Turn everything in the listing below, from the line containing "scientific name: Cryptantha pterocarya" down to the line containing "genus: Geum", into a JSON list of strings with one string per line and no blank lines. Include only those lines.

START ENTRIES SUPPLIED

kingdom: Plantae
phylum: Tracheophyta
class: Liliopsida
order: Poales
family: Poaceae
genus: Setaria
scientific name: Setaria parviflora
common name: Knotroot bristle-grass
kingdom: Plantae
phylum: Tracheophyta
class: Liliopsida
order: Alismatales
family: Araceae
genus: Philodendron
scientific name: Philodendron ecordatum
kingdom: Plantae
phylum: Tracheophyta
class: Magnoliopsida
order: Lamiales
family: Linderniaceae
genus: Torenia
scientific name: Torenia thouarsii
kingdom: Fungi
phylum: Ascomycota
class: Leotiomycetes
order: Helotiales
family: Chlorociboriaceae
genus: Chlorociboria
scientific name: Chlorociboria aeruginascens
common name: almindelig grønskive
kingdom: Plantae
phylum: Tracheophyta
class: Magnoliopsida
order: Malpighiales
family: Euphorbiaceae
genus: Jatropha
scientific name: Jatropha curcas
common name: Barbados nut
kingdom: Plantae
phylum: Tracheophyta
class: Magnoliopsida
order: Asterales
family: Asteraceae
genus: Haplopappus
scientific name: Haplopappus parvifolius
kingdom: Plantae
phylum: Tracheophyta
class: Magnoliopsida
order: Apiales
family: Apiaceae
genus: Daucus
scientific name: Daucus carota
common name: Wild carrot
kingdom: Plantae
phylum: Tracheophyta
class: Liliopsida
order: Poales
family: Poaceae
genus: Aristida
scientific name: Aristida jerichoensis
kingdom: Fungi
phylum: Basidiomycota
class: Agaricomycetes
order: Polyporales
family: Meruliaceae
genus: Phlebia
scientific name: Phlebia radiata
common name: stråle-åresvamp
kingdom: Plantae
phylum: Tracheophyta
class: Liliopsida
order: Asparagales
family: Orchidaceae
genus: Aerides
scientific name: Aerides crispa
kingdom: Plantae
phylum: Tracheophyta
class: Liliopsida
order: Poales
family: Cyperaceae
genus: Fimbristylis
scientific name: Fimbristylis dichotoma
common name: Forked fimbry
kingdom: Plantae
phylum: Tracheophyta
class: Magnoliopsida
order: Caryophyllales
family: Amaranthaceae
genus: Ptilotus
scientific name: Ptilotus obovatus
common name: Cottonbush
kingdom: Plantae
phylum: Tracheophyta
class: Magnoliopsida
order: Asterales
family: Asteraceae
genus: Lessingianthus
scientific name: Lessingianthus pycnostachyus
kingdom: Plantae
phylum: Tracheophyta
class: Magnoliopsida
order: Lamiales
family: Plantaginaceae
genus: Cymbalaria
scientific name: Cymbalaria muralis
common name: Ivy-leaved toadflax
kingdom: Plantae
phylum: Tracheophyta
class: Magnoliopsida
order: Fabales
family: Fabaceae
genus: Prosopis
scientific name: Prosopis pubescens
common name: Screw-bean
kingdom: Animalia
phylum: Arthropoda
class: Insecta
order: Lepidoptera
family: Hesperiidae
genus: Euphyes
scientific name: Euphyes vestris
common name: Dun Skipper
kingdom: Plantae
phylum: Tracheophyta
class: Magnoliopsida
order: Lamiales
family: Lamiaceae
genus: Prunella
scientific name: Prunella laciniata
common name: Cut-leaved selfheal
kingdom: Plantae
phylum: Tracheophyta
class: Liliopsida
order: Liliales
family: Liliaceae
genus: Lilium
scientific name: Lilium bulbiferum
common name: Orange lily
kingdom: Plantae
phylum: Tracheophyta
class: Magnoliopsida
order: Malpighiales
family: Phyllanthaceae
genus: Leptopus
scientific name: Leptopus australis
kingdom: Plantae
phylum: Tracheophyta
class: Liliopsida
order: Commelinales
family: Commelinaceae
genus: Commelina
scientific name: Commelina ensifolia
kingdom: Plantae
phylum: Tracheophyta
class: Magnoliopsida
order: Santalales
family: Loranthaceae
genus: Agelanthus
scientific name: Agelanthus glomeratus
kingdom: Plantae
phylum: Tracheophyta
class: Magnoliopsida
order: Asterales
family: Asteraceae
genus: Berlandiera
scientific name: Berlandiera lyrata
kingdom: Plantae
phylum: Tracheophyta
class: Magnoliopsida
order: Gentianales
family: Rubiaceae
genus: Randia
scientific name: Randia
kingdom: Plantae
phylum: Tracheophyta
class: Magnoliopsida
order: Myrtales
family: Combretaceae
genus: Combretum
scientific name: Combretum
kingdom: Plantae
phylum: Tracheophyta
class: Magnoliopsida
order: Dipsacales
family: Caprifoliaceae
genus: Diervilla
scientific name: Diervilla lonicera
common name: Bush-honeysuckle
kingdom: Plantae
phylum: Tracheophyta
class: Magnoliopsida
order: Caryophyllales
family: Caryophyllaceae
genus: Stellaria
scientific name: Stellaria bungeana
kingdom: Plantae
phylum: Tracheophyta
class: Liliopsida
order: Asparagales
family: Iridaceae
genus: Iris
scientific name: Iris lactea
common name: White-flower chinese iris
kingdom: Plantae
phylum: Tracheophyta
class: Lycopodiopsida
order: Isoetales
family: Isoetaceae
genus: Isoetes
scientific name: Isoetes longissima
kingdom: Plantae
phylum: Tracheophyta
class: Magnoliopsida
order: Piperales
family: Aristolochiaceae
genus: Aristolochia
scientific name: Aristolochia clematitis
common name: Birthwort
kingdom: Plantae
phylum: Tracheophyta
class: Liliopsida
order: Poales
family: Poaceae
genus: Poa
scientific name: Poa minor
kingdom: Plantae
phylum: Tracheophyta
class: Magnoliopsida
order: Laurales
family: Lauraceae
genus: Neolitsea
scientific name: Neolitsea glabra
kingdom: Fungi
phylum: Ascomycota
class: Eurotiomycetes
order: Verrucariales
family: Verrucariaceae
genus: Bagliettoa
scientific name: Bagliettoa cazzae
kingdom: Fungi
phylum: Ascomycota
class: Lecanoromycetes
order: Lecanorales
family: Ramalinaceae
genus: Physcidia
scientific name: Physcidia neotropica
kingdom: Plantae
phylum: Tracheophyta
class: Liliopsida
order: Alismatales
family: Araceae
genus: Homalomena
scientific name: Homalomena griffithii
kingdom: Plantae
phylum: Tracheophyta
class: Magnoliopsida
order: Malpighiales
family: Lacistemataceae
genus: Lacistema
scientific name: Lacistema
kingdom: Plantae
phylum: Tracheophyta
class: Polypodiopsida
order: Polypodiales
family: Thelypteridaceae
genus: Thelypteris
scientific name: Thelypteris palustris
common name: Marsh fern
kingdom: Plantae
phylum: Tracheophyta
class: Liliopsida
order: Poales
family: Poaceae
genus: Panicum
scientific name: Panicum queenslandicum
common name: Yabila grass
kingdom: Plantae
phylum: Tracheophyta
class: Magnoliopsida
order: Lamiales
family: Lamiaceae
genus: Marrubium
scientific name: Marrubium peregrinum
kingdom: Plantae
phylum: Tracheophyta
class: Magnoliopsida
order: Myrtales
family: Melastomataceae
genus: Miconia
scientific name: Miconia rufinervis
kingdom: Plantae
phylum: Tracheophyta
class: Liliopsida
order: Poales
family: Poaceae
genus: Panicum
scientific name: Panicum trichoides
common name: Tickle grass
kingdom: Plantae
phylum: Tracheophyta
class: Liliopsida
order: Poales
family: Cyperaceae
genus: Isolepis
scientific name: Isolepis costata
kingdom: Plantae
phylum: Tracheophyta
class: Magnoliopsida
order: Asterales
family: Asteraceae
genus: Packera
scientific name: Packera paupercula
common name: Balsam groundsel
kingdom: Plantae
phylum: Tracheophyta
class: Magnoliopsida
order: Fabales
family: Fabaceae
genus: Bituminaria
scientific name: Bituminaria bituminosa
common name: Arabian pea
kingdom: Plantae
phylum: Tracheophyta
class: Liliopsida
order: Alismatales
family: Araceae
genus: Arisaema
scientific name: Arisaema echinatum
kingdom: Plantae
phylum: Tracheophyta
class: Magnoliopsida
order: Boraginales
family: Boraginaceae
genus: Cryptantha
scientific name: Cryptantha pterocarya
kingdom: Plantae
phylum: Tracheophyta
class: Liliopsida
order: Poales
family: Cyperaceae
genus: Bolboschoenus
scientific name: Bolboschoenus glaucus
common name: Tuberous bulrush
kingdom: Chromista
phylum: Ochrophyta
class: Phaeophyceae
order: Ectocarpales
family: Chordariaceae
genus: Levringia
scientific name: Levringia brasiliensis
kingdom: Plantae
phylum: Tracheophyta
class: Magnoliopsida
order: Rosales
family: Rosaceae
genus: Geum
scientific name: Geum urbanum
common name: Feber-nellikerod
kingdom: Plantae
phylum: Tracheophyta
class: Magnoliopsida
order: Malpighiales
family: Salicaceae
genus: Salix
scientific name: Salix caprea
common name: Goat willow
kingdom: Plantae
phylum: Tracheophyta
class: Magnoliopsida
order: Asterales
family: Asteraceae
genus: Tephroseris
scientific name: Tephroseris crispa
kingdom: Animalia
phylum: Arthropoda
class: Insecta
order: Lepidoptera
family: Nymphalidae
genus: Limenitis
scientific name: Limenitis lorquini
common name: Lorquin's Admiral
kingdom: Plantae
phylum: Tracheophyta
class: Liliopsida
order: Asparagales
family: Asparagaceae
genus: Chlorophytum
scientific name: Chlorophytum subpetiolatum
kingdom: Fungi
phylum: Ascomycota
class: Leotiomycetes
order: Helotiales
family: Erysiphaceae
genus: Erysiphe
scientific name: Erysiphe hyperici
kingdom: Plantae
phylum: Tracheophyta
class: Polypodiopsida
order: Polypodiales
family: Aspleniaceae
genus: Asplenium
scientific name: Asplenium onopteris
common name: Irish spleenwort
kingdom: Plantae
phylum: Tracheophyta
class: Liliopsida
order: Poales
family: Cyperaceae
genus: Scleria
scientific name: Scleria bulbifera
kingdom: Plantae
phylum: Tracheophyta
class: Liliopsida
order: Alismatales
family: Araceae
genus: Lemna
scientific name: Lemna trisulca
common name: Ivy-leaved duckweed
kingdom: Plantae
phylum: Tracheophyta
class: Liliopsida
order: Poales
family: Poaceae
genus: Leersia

END ENTRIES SUPPLIED

→ THE SOLUTION
[
  "scientific name: Cryptantha pterocarya",
  "kingdom: Plantae",
  "phylum: Tracheophyta",
  "class: Liliopsida",
  "order: Poales",
  "family: Cyperaceae",
  "genus: Bolboschoenus",
  "scientific name: Bolboschoenus glaucus",
  "common name: Tuberous bulrush",
  "kingdom: Chromista",
  "phylum: Ochrophyta",
  "class: Phaeophyceae",
  "order: Ectocarpales",
  "family: Chordariaceae",
  "genus: Levringia",
  "scientific name: Levringia brasiliensis",
  "kingdom: Plantae",
  "phylum: Tracheophyta",
  "class: Magnoliopsida",
  "order: Rosales",
  "family: Rosaceae",
  "genus: Geum"
]